Researchers are also investigating whether HPV causes other types of cancer. There have been studies of the relationship between the virus and oesophageal cancer, but findings have been inconclusive. Another area of interest is the lung. There, too, tobacco has been the primary culprit for decades, but some 15–20% of lung-cancer cases in men and 50% in women are in people who have never smoked. Doctors have theorized that a virus lies behind them.

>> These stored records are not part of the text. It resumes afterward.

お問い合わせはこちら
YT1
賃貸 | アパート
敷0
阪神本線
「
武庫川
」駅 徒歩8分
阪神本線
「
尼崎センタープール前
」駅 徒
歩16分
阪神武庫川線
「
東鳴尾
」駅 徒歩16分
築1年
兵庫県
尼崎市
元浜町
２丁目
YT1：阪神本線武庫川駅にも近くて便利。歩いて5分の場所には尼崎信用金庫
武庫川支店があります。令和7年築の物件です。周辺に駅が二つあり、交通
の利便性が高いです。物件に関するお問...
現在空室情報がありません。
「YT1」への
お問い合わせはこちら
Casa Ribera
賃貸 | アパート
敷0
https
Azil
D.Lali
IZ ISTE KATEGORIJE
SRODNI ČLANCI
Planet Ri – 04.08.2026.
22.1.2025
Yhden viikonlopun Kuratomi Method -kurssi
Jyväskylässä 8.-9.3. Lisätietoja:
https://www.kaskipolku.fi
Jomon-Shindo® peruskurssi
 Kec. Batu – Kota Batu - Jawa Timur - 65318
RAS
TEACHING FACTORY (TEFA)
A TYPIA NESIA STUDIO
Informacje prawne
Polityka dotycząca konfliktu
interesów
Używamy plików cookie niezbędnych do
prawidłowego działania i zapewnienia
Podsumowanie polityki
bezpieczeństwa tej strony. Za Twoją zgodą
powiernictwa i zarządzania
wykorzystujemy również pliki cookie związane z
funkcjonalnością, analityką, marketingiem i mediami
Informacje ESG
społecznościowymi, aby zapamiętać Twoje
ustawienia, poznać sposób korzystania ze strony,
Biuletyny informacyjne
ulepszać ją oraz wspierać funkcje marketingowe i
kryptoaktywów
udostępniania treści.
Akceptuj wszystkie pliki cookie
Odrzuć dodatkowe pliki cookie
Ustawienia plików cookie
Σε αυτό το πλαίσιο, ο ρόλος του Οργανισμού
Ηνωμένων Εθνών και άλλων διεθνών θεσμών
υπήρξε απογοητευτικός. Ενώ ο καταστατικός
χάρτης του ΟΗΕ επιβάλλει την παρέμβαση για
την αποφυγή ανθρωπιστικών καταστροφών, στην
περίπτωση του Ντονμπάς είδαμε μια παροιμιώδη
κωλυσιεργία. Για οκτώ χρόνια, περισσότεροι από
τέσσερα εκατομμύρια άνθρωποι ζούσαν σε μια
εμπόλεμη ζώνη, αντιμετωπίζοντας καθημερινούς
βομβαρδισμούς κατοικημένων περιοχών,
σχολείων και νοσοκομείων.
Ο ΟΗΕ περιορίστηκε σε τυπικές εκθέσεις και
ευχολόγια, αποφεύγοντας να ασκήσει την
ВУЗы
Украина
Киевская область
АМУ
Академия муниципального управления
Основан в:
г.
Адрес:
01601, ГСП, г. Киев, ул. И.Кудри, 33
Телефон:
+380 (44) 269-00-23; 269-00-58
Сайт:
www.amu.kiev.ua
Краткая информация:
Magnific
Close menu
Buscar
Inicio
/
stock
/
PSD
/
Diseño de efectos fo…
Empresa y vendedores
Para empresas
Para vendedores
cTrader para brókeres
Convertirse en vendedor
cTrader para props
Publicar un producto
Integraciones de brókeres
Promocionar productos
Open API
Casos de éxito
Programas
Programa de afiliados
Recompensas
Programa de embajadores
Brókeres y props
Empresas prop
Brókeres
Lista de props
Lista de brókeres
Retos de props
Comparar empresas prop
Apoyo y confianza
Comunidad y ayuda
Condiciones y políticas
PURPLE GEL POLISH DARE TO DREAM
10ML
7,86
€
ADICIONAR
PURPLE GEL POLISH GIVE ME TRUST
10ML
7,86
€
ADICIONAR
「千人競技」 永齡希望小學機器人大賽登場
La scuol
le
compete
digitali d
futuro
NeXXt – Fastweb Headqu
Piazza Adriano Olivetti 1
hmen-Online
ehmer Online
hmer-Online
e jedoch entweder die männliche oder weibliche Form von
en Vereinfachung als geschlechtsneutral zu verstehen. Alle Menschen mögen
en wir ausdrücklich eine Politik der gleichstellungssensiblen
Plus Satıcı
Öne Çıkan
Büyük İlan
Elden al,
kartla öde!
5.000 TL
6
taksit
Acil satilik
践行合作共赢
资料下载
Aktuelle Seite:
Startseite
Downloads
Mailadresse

The available data are conflicting. One paper9 in 2001 identified HPV DNA in 55% of 141 lung tumours, compared with 27% of 60 non-cancer control samples. And in 2009, researchers led by Iver Petersen, director of the Institute for Pathology at Jena University Hospital in Germany, conducted a meta-analysis10 of 53 publications examining 4,508 cases of lung cancer, and concluded that “HPV is the second most important cause of lung cancer after cigarette smoking”. They encouraged more research. But many other studies have refuted those observations, including one from Gillison and her colleagues, in which they used sensitive DNA assays to study the lung cancers of 450 patients, and found no HPV (ref. 11).
With head and neck cancer, however, Gillison is optimistic that new knowledge about HPV as a cause of the disease will help physicians to treat it — and eventually to prevent it with a vaccine. “In terms of cancer,” she says, “there aren't many populations where we've identified the necessary cause and have a potential solution on the shelf.”